§ **Dataset entries**:
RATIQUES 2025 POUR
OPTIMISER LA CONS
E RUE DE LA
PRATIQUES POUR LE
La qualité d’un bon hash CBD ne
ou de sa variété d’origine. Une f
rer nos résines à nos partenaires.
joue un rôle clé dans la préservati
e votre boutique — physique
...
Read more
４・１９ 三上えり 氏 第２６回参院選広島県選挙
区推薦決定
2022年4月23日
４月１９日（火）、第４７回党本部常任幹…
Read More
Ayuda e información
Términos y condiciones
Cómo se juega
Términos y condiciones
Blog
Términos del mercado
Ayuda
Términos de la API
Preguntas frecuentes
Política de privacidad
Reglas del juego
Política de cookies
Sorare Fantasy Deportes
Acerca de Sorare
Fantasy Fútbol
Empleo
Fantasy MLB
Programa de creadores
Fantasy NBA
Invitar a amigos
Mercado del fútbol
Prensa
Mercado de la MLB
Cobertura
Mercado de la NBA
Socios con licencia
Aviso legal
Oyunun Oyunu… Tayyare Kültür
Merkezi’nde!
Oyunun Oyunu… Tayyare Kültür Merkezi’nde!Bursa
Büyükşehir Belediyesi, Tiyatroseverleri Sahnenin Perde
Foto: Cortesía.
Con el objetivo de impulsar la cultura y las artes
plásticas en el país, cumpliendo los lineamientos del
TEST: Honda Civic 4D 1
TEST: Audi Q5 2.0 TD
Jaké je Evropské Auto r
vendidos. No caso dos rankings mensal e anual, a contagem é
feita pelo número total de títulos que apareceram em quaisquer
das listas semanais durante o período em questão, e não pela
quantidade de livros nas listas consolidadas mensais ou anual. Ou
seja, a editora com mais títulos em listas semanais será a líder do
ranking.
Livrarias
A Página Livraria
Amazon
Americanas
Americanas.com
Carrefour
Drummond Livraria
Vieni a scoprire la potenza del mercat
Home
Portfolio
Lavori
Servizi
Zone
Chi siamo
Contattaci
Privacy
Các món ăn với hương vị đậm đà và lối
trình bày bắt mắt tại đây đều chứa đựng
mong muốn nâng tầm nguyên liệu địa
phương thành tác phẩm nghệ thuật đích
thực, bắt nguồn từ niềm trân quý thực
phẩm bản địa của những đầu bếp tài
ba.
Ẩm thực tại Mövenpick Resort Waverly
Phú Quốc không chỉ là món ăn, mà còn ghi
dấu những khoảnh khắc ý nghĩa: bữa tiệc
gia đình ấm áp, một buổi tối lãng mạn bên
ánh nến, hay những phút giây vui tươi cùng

§ **Aim of the task**: Reproduce every line of the material above word for word, keeping the original line breaks.

§ **Result for this exercise**:
RATIQUES 2025 POUR
OPTIMISER LA CONS
E RUE DE LA
PRATIQUES POUR LE
La qualité d’un bon hash CBD ne
ou de sa variété d’origine. Une f
rer nos résines à nos partenaires.
joue un rôle clé dans la préservati
e votre boutique — physique
...
Read more
４・１９ 三上えり 氏 第２６回参院選広島県選挙
区推薦決定
2022年4月23日
４月１９日（火）、第４７回党本部常任幹…
Read More
Ayuda e información
Términos y condiciones
Cómo se juega
Términos y condiciones
Blog
Términos del mercado
Ayuda
Términos de la API
Preguntas frecuentes
Política de privacidad
Reglas del juego
Política de cookies
Sorare Fantasy Deportes
Acerca de Sorare
Fantasy Fútbol
Empleo
Fantasy MLB
Programa de creadores
Fantasy NBA
Invitar a amigos
Mercado del fútbol
Prensa
Mercado de la MLB
Cobertura
Mercado de la NBA
Socios con licencia
Aviso legal
Oyunun Oyunu… Tayyare Kültür
Merkezi’nde!
Oyunun Oyunu… Tayyare Kültür Merkezi’nde!Bursa
Büyükşehir Belediyesi, Tiyatroseverleri Sahnenin Perde
Foto: Cortesía.
Con el objetivo de impulsar la cultura y las artes
plásticas en el país, cumpliendo los lineamientos del
TEST: Honda Civic 4D 1
TEST: Audi Q5 2.0 TD
Jaké je Evropské Auto r
vendidos. No caso dos rankings mensal e anual, a contagem é
feita pelo número total de títulos que apareceram em quaisquer
das listas semanais durante o período em questão, e não pela
quantidade de livros nas listas consolidadas mensais ou anual. Ou
seja, a editora com mais títulos em listas semanais será a líder do
ranking.
Livrarias
A Página Livraria
Amazon
Americanas
Americanas.com
Carrefour
Drummond Livraria
Vieni a scoprire la potenza del mercat
Home
Portfolio
Lavori
Servizi
Zone
Chi siamo
Contattaci
Privacy
Các món ăn với hương vị đậm đà và lối
trình bày bắt mắt tại đây đều chứa đựng
mong muốn nâng tầm nguyên liệu địa
phương thành tác phẩm nghệ thuật đích
thực, bắt nguồn từ niềm trân quý thực
phẩm bản địa của những đầu bếp tài
ba.
Ẩm thực tại Mövenpick Resort Waverly
Phú Quốc không chỉ là món ăn, mà còn ghi
dấu những khoảnh khắc ý nghĩa: bữa tiệc
gia đình ấm áp, một buổi tối lãng mạn bên
ánh nến, hay những phút giây vui tươi cùng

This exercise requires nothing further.